Other brown highlights at COPIA
Mona Keady, the bright light behind Raffiné, a Danville, CA-based confection company, makes filled chocolates. Note: Mona, like many exhibitors at the COPIA chocolate event, doesn’t make her own chocolate; she buys chocolate from producers and further adds her own touch – liquid centers, ganache fillings, etc. Within the “chocolate industry,” a distinction is made between “chocolate makers,” who take cacao beans and process them into finished chocolate, and “confectioners,” who take some one else’s finished chocolate and further process it to make their own tasty creations. One such chocolate confectioner is Michael Recchiuti, of San Francisco, who did not participate in the COPIA event, but who is a stunning – and glaring – example of someone who takes chocolate from “chocolate makers” and turns it into some of the most flavorful chocolate confections made in America.
Timothy Childs, chocolate maker, and Zohara Mapes, assistant chocolate maker, at Tcho Chocolates. They are conducing a crazy, vote-on-line focus group, asking consumers to register their comments about several un-launched chocolates. The chocolates displayed for comment at COPIA, two rather granular, Ghanaian offerings, were not inspiring. But word is that TCHO will launch several formal, packaged chocolates this spring, and we look forward to reviewing them then.
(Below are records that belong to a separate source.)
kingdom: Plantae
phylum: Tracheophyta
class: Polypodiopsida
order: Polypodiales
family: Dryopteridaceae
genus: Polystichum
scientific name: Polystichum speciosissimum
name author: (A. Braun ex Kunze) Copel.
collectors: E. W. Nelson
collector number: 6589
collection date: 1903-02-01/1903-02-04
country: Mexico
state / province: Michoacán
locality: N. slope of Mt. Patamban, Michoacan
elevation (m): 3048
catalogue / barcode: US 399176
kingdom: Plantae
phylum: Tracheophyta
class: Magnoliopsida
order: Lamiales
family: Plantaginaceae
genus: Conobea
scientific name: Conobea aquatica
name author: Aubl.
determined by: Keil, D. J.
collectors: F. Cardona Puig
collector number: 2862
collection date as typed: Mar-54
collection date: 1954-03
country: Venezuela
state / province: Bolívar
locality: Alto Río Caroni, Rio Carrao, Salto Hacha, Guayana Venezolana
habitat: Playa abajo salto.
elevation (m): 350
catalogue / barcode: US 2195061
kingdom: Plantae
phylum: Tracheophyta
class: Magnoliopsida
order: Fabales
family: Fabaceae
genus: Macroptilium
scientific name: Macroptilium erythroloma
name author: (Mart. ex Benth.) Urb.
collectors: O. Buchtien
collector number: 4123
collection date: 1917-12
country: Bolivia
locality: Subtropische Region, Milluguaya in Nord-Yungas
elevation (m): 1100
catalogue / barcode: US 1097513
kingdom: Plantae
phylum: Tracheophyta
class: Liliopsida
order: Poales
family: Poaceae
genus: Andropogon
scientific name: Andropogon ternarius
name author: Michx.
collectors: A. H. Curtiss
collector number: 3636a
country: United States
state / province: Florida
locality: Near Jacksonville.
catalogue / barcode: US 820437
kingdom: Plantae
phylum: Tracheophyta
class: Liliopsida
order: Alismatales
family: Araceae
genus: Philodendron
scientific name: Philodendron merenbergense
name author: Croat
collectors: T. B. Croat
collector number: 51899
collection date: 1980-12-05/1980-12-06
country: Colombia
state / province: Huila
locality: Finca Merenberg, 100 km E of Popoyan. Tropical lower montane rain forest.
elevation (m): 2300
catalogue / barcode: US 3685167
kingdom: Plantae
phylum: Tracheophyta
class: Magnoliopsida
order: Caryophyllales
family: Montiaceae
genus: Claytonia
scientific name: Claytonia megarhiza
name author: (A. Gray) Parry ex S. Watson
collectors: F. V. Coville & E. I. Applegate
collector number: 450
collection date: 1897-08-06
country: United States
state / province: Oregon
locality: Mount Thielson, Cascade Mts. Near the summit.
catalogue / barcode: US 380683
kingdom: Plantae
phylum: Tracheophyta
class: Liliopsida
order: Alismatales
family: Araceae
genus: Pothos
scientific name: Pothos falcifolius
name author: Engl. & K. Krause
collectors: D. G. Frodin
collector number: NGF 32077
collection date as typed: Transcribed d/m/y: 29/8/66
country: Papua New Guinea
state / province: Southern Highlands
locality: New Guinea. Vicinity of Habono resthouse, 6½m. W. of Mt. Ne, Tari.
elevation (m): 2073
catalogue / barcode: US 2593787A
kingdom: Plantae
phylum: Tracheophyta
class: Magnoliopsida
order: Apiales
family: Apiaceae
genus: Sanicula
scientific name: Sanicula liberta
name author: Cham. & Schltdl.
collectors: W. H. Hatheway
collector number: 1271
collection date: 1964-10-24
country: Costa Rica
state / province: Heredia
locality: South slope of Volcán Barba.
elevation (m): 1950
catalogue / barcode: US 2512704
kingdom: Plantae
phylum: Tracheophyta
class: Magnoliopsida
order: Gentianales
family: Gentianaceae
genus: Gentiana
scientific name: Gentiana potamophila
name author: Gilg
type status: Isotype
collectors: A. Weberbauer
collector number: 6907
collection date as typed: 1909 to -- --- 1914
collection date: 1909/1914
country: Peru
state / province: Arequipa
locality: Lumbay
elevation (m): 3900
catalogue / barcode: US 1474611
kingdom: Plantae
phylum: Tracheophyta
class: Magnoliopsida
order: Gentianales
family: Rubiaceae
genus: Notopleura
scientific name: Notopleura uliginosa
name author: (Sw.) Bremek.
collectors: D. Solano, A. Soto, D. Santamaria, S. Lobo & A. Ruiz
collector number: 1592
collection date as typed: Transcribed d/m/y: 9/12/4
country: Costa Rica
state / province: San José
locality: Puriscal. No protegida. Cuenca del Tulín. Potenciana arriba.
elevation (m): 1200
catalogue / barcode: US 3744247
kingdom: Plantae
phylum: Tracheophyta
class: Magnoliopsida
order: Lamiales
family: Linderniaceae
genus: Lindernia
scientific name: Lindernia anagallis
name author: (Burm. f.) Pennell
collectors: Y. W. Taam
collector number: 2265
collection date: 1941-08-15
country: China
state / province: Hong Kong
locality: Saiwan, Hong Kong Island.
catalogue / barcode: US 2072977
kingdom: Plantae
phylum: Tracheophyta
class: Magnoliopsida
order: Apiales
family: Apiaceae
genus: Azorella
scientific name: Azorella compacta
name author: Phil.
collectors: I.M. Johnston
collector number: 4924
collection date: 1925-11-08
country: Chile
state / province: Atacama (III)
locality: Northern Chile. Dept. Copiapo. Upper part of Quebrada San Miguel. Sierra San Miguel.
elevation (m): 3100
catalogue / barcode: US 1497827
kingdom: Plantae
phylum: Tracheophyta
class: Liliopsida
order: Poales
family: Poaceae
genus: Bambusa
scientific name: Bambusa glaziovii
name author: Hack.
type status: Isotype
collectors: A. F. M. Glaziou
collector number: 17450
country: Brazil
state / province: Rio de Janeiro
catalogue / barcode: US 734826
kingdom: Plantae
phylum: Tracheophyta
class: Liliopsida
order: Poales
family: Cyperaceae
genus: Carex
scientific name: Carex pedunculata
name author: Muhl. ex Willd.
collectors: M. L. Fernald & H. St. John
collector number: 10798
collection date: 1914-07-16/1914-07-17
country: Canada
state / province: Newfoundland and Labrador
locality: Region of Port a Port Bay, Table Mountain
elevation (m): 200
Kelliann Reginato and Jessica Bell from LaLoos Goat’s Milk Ice Cream Company were on hand to serve two flavors of chocolate ice cream – Deep Chocolate and Chocolate Cabernet – made with goat’s milk at the Sonoma Country dairy. I know, sounds weird, “chocolate-flavored goat’s milk ice cream.” But it tasted great and was a pleasing intermezzo from all the heavy-duty, industrial-strength, astringent chocolate everyone else was serving.